Knesset passes law authorizing Shin Bet tracking of virus carriers until January

Legislation requires government renew program every 21 days, calls on Health Ministry respond to appeals from those sent to quarantine within 24 hours

A woman uses a cellphone as people wear face masks for fear of coronavirus in downtown Jerusalem, June 8, 2020. (Olivier Fitoussi/Flash90)
A woman uses a cellphone as people wear face masks for fear of coronavirus in downtown Jerusalem, June 8, 2020. (Olivier Fitoussi/Flash90)

The Knesset on Monday passed into law a bill authorizing the Shin Bet security service to use cellphone data and other sensitive information to track Israelis who contract the coronavirus and those they are in contact with.

In the bill’s final reading, 48 lawmakers voted in favor, while 23 voted against.

The legislation, which will be in force until January, allows the Health Ministry to use the Shin Bet tracking data, as long as there are over 200 new COVID-19 infections a day. The Health Ministry’s will have access to the data for a period of 21 days, which must then be renewed by the government.
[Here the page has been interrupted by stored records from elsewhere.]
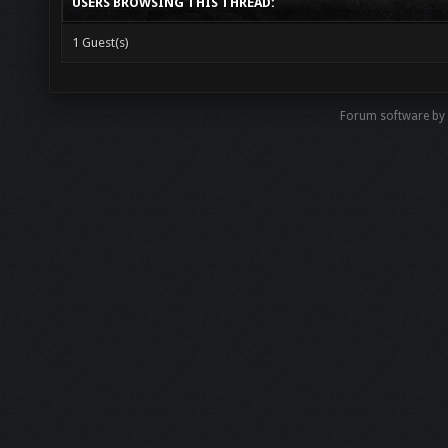
USERS BROWSING THIS THREAD:
1 Guest(s)
Forum software by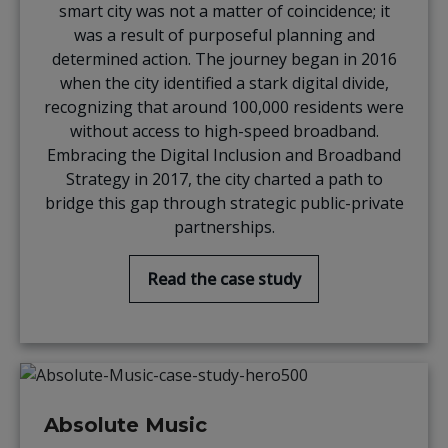
smart city was not a matter of coincidence; it
was a result of purposeful planning and
determined action. The journey began in 2016
when the city identified a stark digital divide,
recognizing that around 100,000 residents were
without access to high-speed broadband.
Embracing the Digital Inclusion and Broadband
Strategy in 2017, the city charted a path to
bridge this gap through strategic public-private
partnerships.
Read the case study
Absolute Music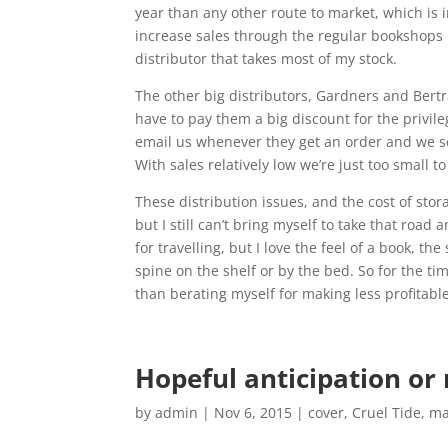
year than any other route to market, which is 
increase sales through the regular bookshops 
distributor that takes most of my stock.
The other big distributors, Gardners and Bertr
have to pay them a big discount for the privil
email us whenever they get an order and we send
With sales relatively low we’re just too small t
These distribution issues, and the cost of stor
but I still can’t bring myself to take that roa
for travelling, but I love the feel of a book, th
spine on the shelf or by the bed. So for the tim
than berating myself for making less profitable
Hopeful anticipation or
by
admin
|
Nov 6, 2015
|
cover
,
Cruel Tide
,
ma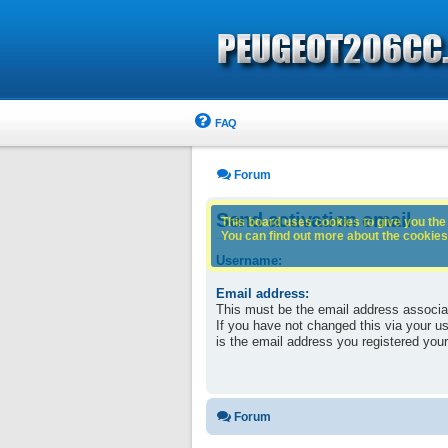
FAQ
Forum
Send activation email
This board uses cookies to give you the 
You can find out more about the cookies 
Username:
Email address:
This must be the email address associa
If you have not changed this via your use
is the email address you registered your
Forum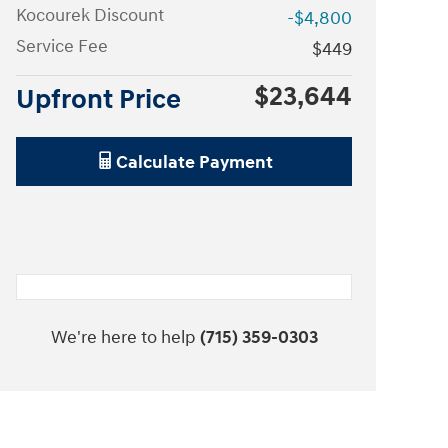
Kocourek Discount
-$4,800
Service Fee
$449
$23,644
Upfront Price
Calculate Payment
We're here to help
(715) 359-0303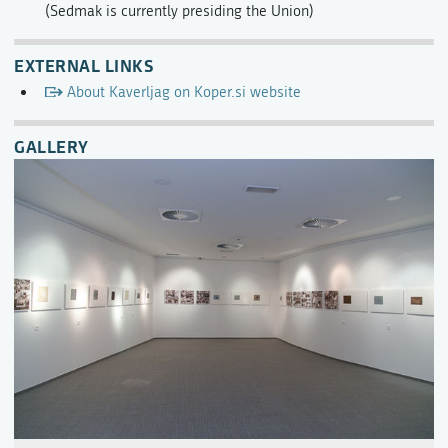
(Sedmak is currently presiding the Union)
EXTERNAL LINKS
About Kaverljag on Koper.si website
GALLERY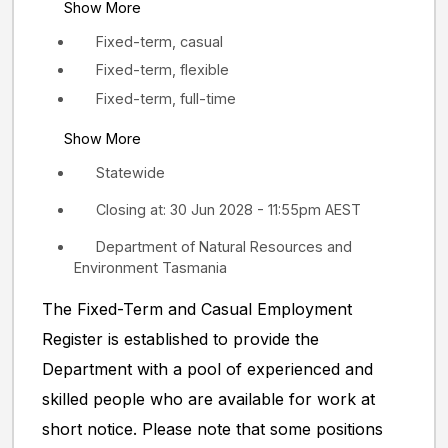
Show More
Fixed-term, casual
Fixed-term, flexible
Fixed-term, full-time
Show More
Statewide
Closing at: 30 Jun 2028 - 11:55pm AEST
Department of Natural Resources and
Environment Tasmania
The Fixed-Term and Casual Employment
Register is established to provide the
Department with a pool of experienced and
skilled people who are available for work at
short notice. Please note that some positions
The law calls on the Health Ministry to roll out its “Magen 2” contact tracing app, with the aim that it will eventually serve as an alternative to the Shin Bet tracking. It also requires the ministry to respond within 24 hours to appeals from Israelis who say they were mistakenly ordered to enter quarantine.

According to Health Ministry statistics, some 60% of those instructed to quarantine during the first two weeks of July were later allowed to end their isolation after appealing.
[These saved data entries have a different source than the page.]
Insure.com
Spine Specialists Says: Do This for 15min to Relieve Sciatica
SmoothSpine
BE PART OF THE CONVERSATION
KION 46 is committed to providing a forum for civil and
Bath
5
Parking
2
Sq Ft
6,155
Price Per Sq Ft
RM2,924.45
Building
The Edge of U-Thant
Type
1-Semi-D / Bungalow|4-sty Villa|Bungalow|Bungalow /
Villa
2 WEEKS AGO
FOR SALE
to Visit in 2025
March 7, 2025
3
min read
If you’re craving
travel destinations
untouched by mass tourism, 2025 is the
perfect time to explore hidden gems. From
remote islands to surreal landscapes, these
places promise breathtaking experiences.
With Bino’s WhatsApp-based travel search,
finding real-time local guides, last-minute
An Israeli woman checks the Hamagen (The Shield) app, which was developed by the Health Ministry to help prevent the spread of the coronavirus, on her phone in the coastal city of Netanya on March 29, 2020. (Jack Guez/AFP)

The government relaunched the Shin Bet phone tracking program last month in response to rising infection rates, but a growing number of people said they were being forced to stay home by mistake, likely due in part to technology that fails to discern whether two people were actually within six feet of each other, close enough to transmit the virus.
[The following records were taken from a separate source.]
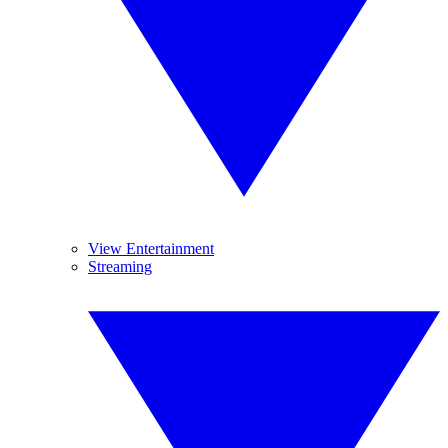
View Entertainment
Streaming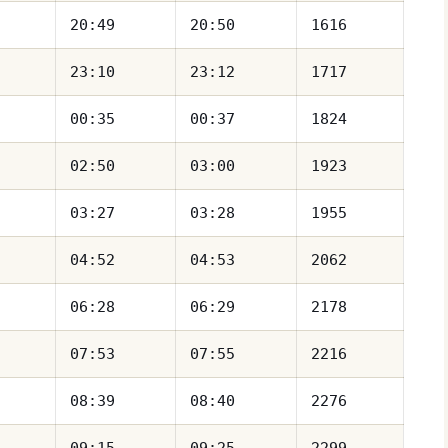
20:49
20:50
1616
23:10
23:12
1717
00:35
00:37
1824
02:50
03:00
1923
03:27
03:28
1955
04:52
04:53
2062
06:28
06:29
2178
07:53
07:55
2216
08:39
08:40
2276
09:15
09:25
2299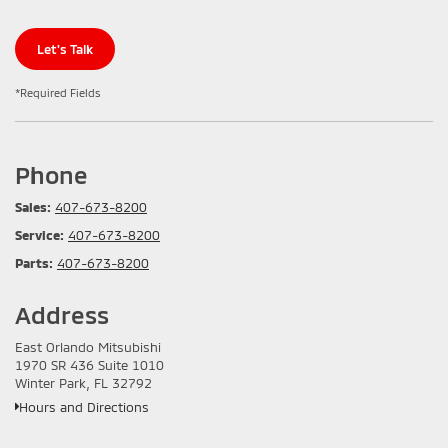
Let's Talk
*Required Fields
Phone
Sales:
407-673-8200
Service:
407-673-8200
Parts:
407-673-8200
Address
East Orlando Mitsubishi
1970 SR 436 Suite 1010
Winter Park, FL 32792
Hours and Directions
Additionally, people said calls to the Health Ministry routinely go unanswered as officials say the system has been overwhelmed. An appeals process was included in the law.

Shin Bet head Nadav Argaman told the cabinet last month that the technologies employed by the agency were intended for counterterrorism operations, and were not meant to be used to track Israeli citizens en masse.

Shin Bet head Nadav Argaman outside his home on February 11, 2016. (Flash90)

Argaman had reportedly expressed opposition to the renewal of the program, which was phased out in April after the Knesset decided to stop it in the wake of a High Court of Justice ruling that such a massive breach of Israelis’ privacy rights must be anchored in formal legislation.

It was renewed for a three-week period on July 1 in the wake of the second wave of the coronavirus pandemic.

During that period the legislature was to work to set in place more permanent legislation regulating the use of Shin Bet tools to fight the pandemic. Legislators have said such legislation will impose more stringent checks and privacy protections on the tracking program.

The program has faced criticism from privacy and rights groups, but has been praised by officials as helping to stem the virus’s spread by providing the government with the ability to notify Israelis if they were in contact with confirmed virus carriers.

Israelis notified by the program are required to enter into self-isolation for two weeks.